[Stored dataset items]
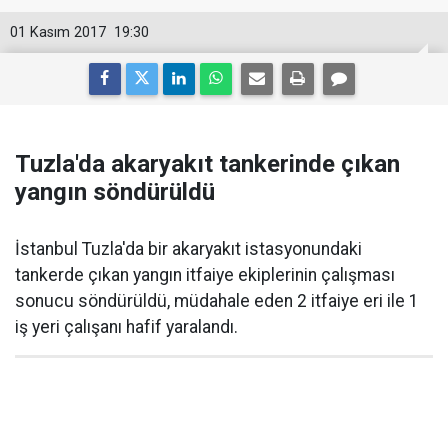
01 Kasım 2017
19:30
Tuzla'da akaryakıt tankerinde çıkan
yangın söndürüldü
İstanbul Tuzla'da bir akaryakıt istasyonundaki
tankerde çıkan yangın itfaiye ekiplerinin çalışması
sonucu söndürüldü, müdahale eden 2 itfaiye eri ile 1
iş yeri çalışanı hafif yaralandı.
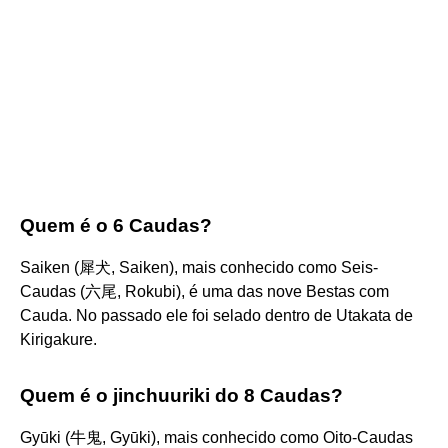
Quem é o 6 Caudas?
Saiken (犀犬, Saiken), mais conhecido como Seis-
Caudas (六尾, Rokubi), é uma das nove Bestas com
Cauda. No passado ele foi selado dentro de Utakata de
Kirigakure.
Quem é o jinchuuriki do 8 Caudas?
Gyūki (牛鬼, Gyūki), mais conhecido como Oito-Caudas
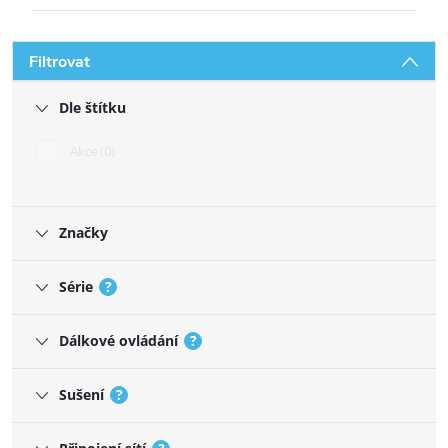
Filtrovat
Dle štítku
Akce
0
Značky
Série
?
Dálkové ovládání
?
Sušení
?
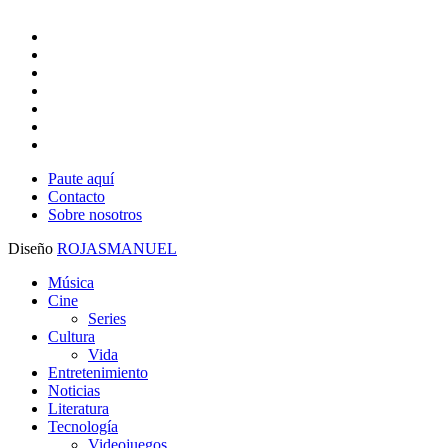
x-
twitter
facebook
youtube
instagram
whatsapp
tiktok
threads
Paute aquí
Contacto
Sobre nosotros
Diseño
ROJASMANUEL
Close
Música
Menu
Cine
Series
Cultura
Vida
Entretenimiento
Noticias
Literatura
Tecnología
Videojuegos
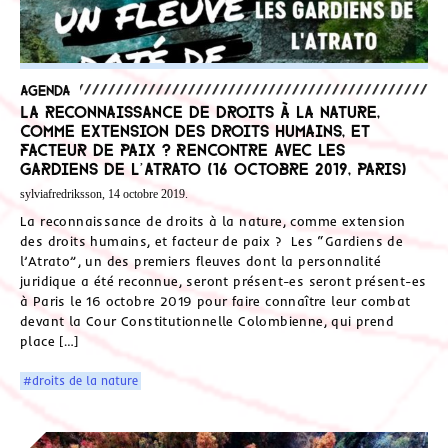
Agenda
La reconnaissance de droits à la nature,
comme extension des droits humains, et
facteur de paix ? Rencontre avec les
gardiens de l’Atrato (16 octobre 2019, Paris)
sylviafredriksson, 14 octobre 2019.
La reconnaissance de droits à la nature, comme extension
des droits humains, et facteur de paix ? Les “Gardiens de
l’Atrato”, un des premiers fleuves dont la personnalité
juridique a été reconnue, seront présent-es seront présent-es
à Paris le 16 octobre 2019 pour faire connaître leur combat
devant la Cour Constitutionnelle Colombienne, qui prend
place […]
#droits de la nature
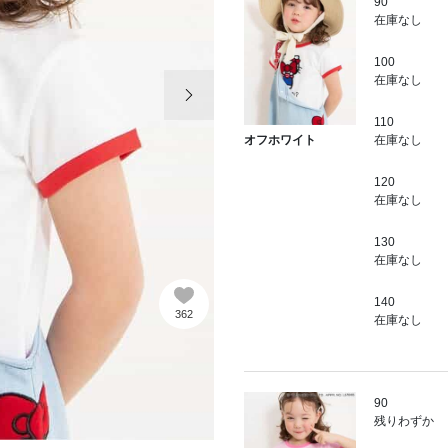
90
在庫なし
100
次の画像
在庫なし
110
在庫なし
オフホワイト
120
在庫なし
130
在庫なし
140
362
在庫なし
90
残りわずか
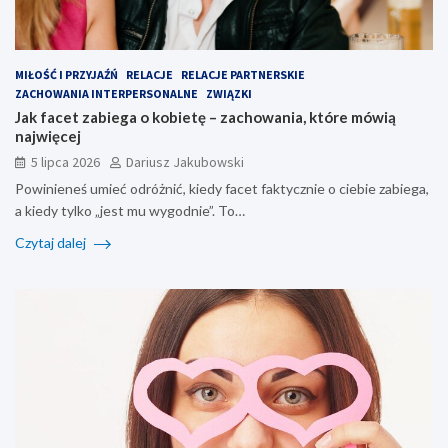
MIŁOŚĆ I PRZYJAŹŃ
RELACJE
RELACJE PARTNERSKIE
ZACHOWANIA INTERPERSONALNE
ZWIĄZKI
Jak facet zabiega o kobietę – zachowania, które mówią
najwięcej
5 lipca 2026
Dariusz Jakubowski
Powinieneś umieć odróżnić, kiedy facet faktycznie o ciebie zabiega,
a kiedy tylko „jest mu wygodnie”. To…
Czytaj dalej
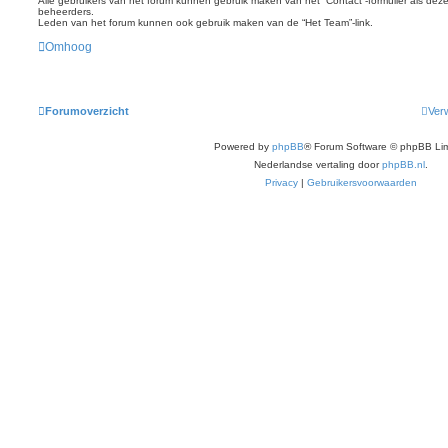
Alle gebruikers van het forum kunnen gebruik maken van het “Contact”-formulier als deze
beheerders.
Leden van het forum kunnen ook gebruik maken van de “Het Team”-link.
Omhoog
Forumoverzicht
Verw
Powered by
phpBB
® Forum Software © phpBB Lim
Nederlandse vertaling door
phpBB.nl
.
Privacy
|
Gebruikersvoorwaarden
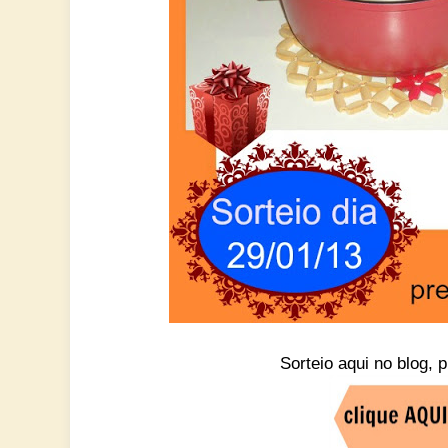
Sorteio aqui no blog, 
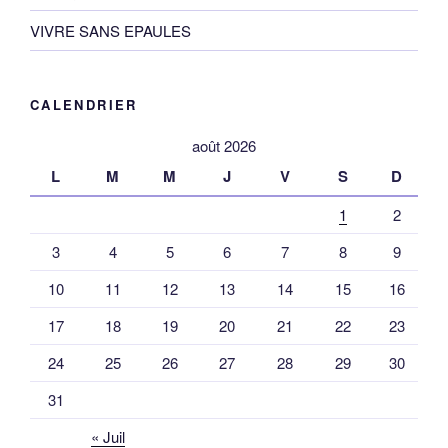
VIVRE SANS EPAULES
CALENDRIER
août 2026
L
M
M
J
V
S
D
1
2
3
4
5
6
7
8
9
10
11
12
13
14
15
16
17
18
19
20
21
22
23
24
25
26
27
28
29
30
31
« Juil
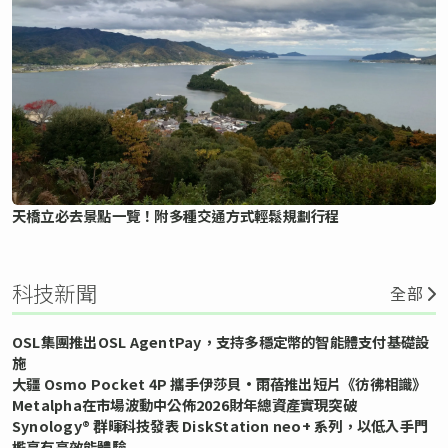
天橋立必去景點一覽！附多種交通方式輕鬆規劃行程
科技新聞
全部
OSL集團推出OSL AgentPay，支持多穩定幣的智能體支付基礎設
施
大疆 Osmo Pocket 4P 攜手伊莎貝•雨蓓推出短片《彷彿相識》
Metalpha在市場波動中公佈2026財年總資產實現突破
Synology® 群暉科技發表 DiskStation neo+ 系列，以低入手門
檻享有高效能體驗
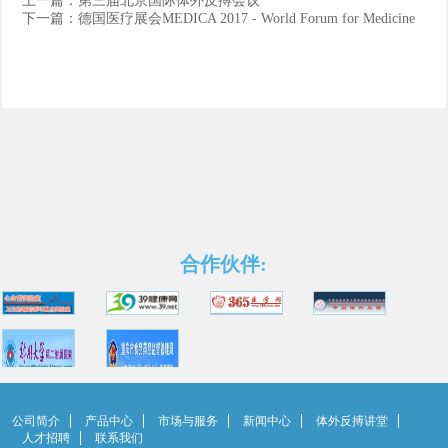
上一篇：
第三届北京国际体外反搏会议
下一篇：
德国医疗展会MEDICA 2017 - World Forum for Medicine
合作伙伴:
公司简介
产品中心
市场与服务
新闻中心
体外反搏讲堂
人才招聘
联系我们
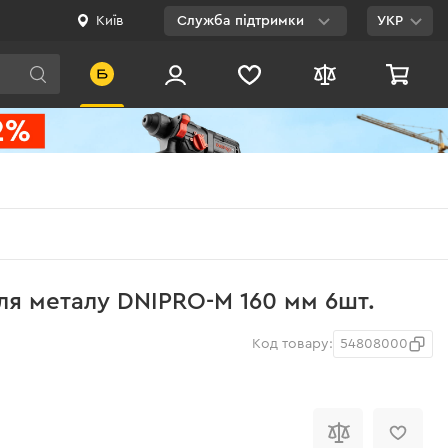
Київ
Служба підтримки
УКР
Viber
WhatsApp
Telegram
Facebook
E-mail
0 800 200 500
для металу DNIPRO-M 160 мм 6шт.
Безкоштовно по
Україні
Код товару:
54808000
і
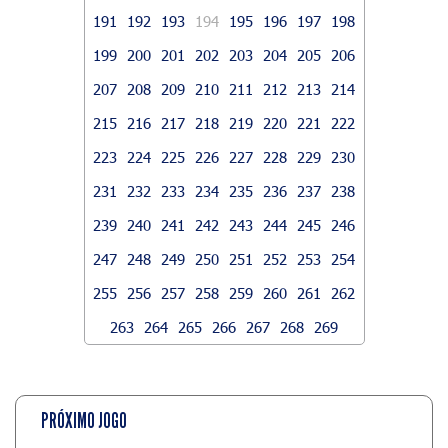
191
192
193
194
195
196
197
198
199
200
201
202
203
204
205
206
207
208
209
210
211
212
213
214
215
216
217
218
219
220
221
222
223
224
225
226
227
228
229
230
231
232
233
234
235
236
237
238
239
240
241
242
243
244
245
246
247
248
249
250
251
252
253
254
255
256
257
258
259
260
261
262
263
264
265
266
267
268
269
PRÓXIMO JOGO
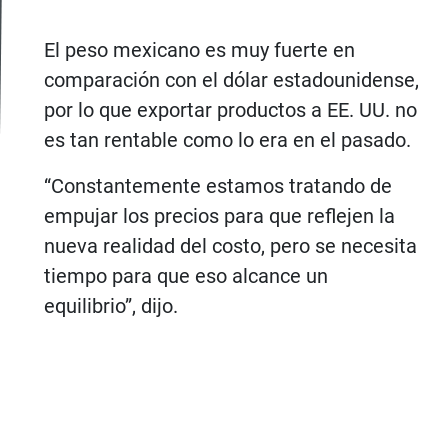
El peso mexicano es muy fuerte en
comparación con el dólar estadounidense,
por lo que exportar productos a EE. UU. no
es tan rentable como lo era en el pasado.
“Constantemente estamos tratando de
empujar los precios para que reflejen la
nueva realidad del costo, pero se necesita
tiempo para que eso alcance un
equilibrio”, dijo.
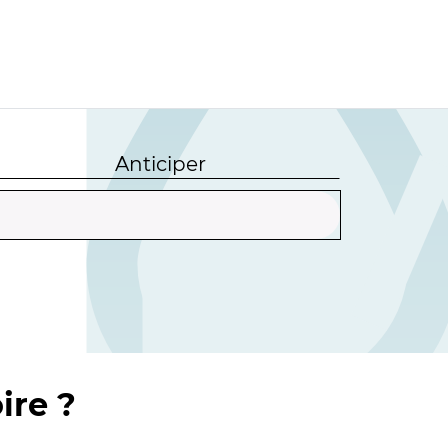
Anticiper
ire ?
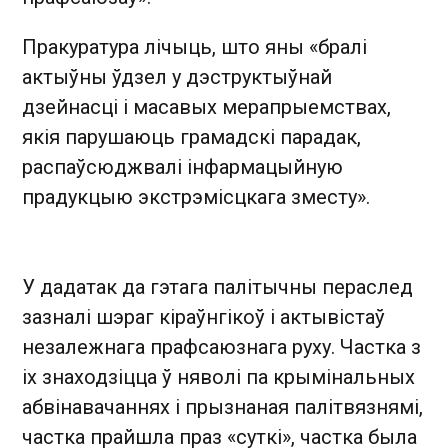
Пракуратура лічыць, што яны «бралі
актыўны ўдзел у дэструктыўнай
дзейнасці і масавых мерапрыемствах,
якія парушаюць грамадскі парадак,
распаўсюджвалі інфармацыйную
прадукцыю экстрэмісцкага зместу».
У дадатак да гэтага палітычны пераслед
зазналі шэраг кіраўнгікоў і актывістаў
незалежнага прафсаюзнага руху. Частка з
іх знаходзіцца ў няволі па крымінальных
абвінавачаннях і прызнаная палітвязнямі,
частка прайшла праз «суткі», частка была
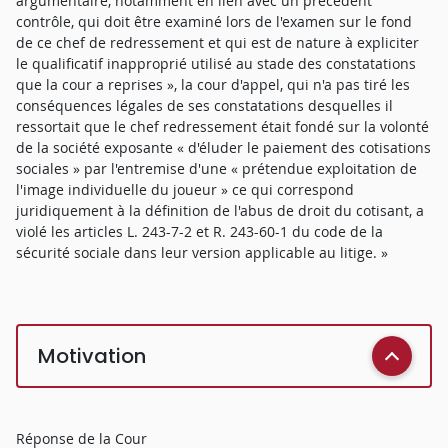
argumentaire, notamment en lien avec un précédent
contrôle, qui doit être examiné lors de l'examen sur le fond
de ce chef de redressement et qui est de nature à expliciter
le qualificatif inapproprié utilisé au stade des constatations
que la cour a reprises », la cour d'appel, qui n'a pas tiré les
conséquences légales de ses constatations desquelles il
ressortait que le chef redressement était fondé sur la volonté
de la société exposante « d'éluder le paiement des cotisations
sociales » par l'entremise d'une « prétendue exploitation de
l'image individuelle du joueur » ce qui correspond
juridiquement à la définition de l'abus de droit du cotisant, a
violé les articles L. 243-7-2 et R. 243-60-1 du code de la
sécurité sociale dans leur version applicable au litige. »
Motivation
Réponse de la Cour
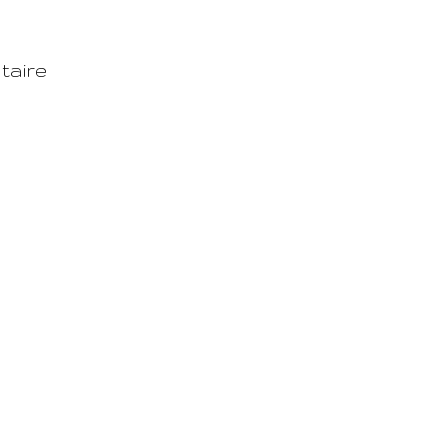
taire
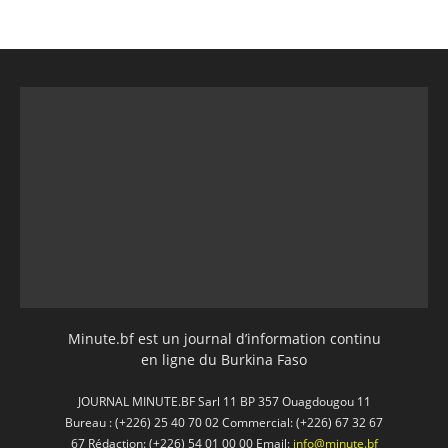
Minute.bf est un journal d’information continu
en ligne du Burkina Faso
JOURNAL MINUTE.BF Sarl 11 BP 357 Ouagdougou 11
Bureau : (+226) 25 40 70 02 Commercial: (+226) 67 32 67
67 Rédaction: (+226) 54 01 00 00 Email:
info@minute.bf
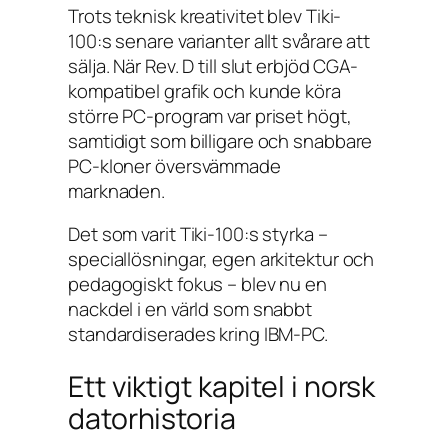
Trots teknisk kreativitet blev Tiki-
100:s senare varianter allt svårare att
sälja. När Rev. D till slut erbjöd CGA-
kompatibel grafik och kunde köra
större PC-program var priset högt,
samtidigt som billigare och snabbare
PC-kloner översvämmade
marknaden.
Det som varit Tiki-100:s styrka –
speciallösningar, egen arkitektur och
pedagogiskt fokus – blev nu en
nackdel i en värld som snabbt
standardiserades kring IBM-PC.
Ett viktigt kapitel i norsk
datorhistoria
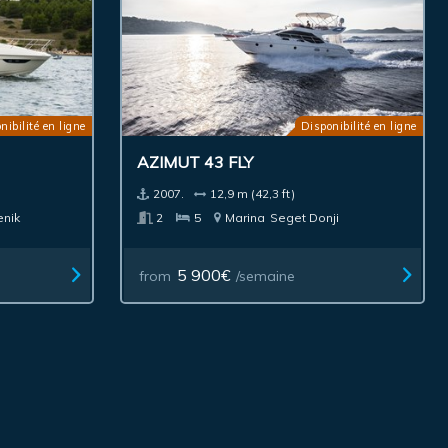
nibilité en ligne
Disponibilité en ligne
AZIMUT 43 FLY
2007.
12,9 m (42,3 ft)
enik
2
5
Marina
Seget Donji
5 900€
from
/semaine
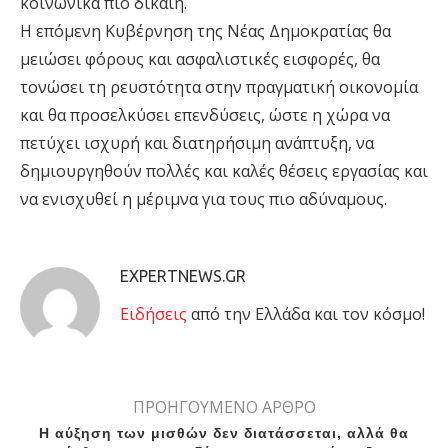
κοινωνικά πιο δίκαιη.
Η επόμενη Κυβέρνηση της Νέας Δημοκρατίας θα
μειώσει φόρους και ασφαλιστικές εισφορές, θα
τονώσει τη ρευστότητα στην πραγματική οικονομία
και θα προσελκύσει επενδύσεις, ώστε η χώρα να
πετύχει ισχυρή και διατηρήσιμη ανάπτυξη, να
δημιουργηθούν πολλές και καλές θέσεις εργασίας και
να ενισχυθεί η μέριμνα για τους πιο αδύναμους.
EXPERTNEWS.GR
Eιδήσεις
από την Ελλάδα και τον κόσμο!
ΠΡΟΗΓΟΥΜΕΝΟ ΑΡΘΡΟ
Η αύξηση των μισθών δεν διατάσσεται, αλλά θα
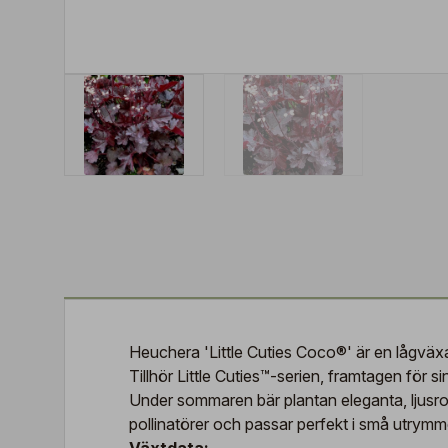
Heuchera 'Little Cuties Coco®' är en lågväxa
Tillhör Little Cuties™-serien, framtagen för
Under sommaren bär plantan eleganta, ljusrosa
pollinatörer och passar perfekt i små utrymm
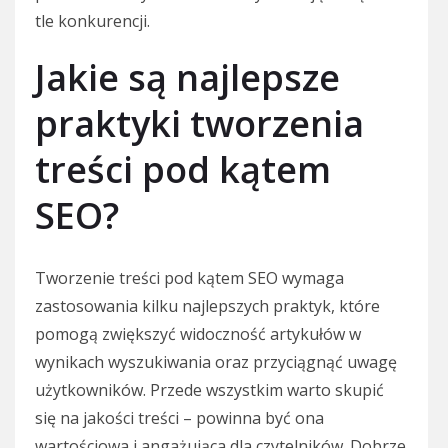
tle konkurencji.
Jakie są najlepsze
praktyki tworzenia
treści pod kątem
SEO?
Tworzenie treści pod kątem SEO wymaga
zastosowania kilku najlepszych praktyk, które
pomogą zwiększyć widoczność artykułów w
wynikach wyszukiwania oraz przyciągnąć uwagę
użytkowników. Przede wszystkim warto skupić
się na jakości treści – powinna być ona
wartościowa i angażująca dla czytelników. Dobrze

> _Task goal_
Among the lines above, find the ones containing "Tiki" and copy them.

> _Task response_
Trots teknisk kreativitet blev Tiki-
Det som varit Tiki-100:s styrka –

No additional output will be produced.